The Investment Industry Association of Canada (IIAC) says it approves of some aspects of the Mutual Fund Dealers Association’s (MFDA) approach to the Client Relationship Model (CRM) project, but calls for greater harmonization with the model being proposed by the Investment Industry Regulatory Organization of Canada (IIROC).

In a comment letter released today, the IIAC notes that it is pleased that the MFDA CRM has removed certain previously prescribed disclosure requirements, recognizing that they are duplicative of existing requirements; and it lauds the MFDA’s more flexible approach to the CRM.

However, it also points out that there are some fundamental differences to the approach used by the MFDA and IIROC. These include: the format of the relationship disclosure document, the content of relationship disclosure, the review of relationship disclosure materials, client acknowledgment of receipt of the relationship disclosure, and performance reporting.

“It is important that the CRM requirements are consistent and harmonized for all registrants before implementation,” the IIAC maintains. “Canadian investors should receive the same disclosure across the regulatory spectrum.
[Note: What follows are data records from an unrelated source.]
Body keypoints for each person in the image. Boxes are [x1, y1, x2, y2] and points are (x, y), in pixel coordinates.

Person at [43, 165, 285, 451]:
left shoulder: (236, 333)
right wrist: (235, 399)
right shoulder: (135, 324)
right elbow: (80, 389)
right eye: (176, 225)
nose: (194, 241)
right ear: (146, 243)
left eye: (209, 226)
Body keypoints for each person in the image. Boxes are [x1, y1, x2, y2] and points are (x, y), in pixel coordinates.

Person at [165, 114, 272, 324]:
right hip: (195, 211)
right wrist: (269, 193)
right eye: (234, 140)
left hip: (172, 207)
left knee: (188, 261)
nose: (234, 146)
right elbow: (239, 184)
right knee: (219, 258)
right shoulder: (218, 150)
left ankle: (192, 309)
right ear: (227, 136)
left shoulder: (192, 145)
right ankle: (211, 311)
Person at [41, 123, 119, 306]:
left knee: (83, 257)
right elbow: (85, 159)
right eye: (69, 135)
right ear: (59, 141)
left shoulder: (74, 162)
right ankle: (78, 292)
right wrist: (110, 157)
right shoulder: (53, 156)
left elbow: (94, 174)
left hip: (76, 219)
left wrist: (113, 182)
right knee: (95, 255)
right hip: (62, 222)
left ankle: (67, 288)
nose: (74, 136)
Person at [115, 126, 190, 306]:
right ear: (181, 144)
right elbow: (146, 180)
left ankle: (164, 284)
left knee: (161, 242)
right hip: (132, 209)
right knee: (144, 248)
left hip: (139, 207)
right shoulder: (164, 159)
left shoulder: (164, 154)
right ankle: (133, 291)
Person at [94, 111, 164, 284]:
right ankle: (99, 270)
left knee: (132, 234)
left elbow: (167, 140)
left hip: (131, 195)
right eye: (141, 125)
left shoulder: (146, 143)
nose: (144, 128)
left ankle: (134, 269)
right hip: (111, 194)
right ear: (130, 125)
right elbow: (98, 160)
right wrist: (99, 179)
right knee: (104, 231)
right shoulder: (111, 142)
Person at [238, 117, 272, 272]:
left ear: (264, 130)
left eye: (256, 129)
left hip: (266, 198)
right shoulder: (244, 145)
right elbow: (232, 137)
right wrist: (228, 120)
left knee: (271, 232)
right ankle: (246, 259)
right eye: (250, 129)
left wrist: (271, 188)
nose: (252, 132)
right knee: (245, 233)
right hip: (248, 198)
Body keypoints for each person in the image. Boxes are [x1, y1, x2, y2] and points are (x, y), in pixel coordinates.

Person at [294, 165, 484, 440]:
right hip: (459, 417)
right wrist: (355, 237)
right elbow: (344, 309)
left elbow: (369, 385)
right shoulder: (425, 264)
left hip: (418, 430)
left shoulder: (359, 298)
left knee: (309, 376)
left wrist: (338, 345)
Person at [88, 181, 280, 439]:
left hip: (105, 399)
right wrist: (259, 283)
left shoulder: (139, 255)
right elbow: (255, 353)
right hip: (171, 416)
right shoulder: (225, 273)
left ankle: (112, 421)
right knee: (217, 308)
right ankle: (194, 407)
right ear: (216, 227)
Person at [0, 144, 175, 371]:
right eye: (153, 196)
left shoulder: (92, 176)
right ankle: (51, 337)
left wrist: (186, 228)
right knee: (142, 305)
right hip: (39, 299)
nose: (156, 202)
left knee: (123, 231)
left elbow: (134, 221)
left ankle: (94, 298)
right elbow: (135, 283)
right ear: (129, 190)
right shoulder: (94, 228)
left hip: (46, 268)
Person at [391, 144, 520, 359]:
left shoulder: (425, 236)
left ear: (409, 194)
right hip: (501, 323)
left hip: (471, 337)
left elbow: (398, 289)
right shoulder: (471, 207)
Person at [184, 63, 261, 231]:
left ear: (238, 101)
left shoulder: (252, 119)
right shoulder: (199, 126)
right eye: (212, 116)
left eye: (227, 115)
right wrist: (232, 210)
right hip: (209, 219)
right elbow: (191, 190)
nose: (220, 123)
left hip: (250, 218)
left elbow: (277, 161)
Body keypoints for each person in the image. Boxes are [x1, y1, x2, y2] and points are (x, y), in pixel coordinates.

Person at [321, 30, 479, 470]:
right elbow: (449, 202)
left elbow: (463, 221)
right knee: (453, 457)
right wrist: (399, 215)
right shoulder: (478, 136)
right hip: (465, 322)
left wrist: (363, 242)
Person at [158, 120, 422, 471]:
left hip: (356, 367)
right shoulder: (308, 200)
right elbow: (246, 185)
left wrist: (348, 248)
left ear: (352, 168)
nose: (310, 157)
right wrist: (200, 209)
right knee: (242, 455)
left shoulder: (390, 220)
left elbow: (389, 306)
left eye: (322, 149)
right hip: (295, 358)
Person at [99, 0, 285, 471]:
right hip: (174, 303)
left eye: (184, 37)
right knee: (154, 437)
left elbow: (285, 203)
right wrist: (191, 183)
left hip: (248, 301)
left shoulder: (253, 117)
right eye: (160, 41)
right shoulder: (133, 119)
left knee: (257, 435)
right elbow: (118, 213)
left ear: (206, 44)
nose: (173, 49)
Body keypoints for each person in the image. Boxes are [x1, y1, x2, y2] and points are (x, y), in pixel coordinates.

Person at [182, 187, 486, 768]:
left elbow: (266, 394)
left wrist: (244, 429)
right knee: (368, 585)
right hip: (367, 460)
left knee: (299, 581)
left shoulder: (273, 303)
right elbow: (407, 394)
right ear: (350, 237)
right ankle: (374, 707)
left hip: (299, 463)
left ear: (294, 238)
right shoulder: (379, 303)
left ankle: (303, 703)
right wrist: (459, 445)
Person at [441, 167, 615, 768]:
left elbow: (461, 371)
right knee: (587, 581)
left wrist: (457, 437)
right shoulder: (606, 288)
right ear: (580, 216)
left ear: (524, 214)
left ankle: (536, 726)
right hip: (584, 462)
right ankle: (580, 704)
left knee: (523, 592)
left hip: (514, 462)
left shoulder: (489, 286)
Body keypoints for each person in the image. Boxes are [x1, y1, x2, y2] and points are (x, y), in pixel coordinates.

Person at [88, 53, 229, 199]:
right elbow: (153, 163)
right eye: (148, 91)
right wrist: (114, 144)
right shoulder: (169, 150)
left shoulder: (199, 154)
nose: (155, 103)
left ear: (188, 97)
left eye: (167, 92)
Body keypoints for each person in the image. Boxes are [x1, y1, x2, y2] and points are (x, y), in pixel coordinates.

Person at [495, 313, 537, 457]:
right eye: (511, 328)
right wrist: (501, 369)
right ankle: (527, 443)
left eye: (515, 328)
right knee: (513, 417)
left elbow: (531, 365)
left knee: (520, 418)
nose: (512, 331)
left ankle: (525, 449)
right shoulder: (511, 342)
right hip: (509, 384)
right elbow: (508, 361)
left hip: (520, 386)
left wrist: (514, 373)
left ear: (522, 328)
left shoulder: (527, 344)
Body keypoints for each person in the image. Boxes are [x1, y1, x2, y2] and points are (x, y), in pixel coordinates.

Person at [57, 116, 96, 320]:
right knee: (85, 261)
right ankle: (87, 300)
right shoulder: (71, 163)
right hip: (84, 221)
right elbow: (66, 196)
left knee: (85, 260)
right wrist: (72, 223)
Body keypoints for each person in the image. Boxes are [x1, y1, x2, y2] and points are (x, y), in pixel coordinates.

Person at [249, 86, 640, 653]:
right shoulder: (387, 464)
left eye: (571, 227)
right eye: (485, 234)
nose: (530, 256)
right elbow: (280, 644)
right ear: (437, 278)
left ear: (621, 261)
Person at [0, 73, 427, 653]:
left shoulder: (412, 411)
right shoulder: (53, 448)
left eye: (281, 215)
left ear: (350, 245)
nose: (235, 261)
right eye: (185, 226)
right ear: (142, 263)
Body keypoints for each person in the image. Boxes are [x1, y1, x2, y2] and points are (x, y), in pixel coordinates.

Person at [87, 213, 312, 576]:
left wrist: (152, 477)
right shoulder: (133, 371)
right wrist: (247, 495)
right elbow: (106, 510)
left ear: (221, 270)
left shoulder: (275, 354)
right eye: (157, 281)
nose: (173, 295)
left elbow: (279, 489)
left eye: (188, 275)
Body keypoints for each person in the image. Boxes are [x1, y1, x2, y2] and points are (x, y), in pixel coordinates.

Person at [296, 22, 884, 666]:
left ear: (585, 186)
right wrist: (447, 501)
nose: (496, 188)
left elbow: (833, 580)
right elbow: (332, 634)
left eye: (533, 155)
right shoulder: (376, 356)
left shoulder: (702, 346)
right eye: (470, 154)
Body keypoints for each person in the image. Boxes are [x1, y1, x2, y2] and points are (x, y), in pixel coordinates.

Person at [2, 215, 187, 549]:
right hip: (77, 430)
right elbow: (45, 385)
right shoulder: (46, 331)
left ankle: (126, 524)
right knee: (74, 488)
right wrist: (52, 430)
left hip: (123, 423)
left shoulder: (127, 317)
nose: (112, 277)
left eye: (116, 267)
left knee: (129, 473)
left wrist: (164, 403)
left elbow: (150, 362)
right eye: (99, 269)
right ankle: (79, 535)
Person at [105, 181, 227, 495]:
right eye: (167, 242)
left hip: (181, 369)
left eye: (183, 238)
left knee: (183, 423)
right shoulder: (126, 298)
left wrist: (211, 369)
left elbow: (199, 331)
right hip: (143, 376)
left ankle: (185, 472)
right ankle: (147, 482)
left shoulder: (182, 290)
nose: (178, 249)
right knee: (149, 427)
Consistency of regulation across all channels is essential.”

“When dealing with registrants in the marketplace, it is imperative that these investors receive a comparable standard of protection in terms of mandated services and disclosure, regardless of whether they are dealing with a registrant under the jurisdiction of the MFDA, IIROC or the securities regulators,” it insists. “The regulators have an obligation to ensure the equity of regulatory treatment among investment dealer, securities dealer and mutual fund dealer registrants, given the substantial burden of regulatory compliance.”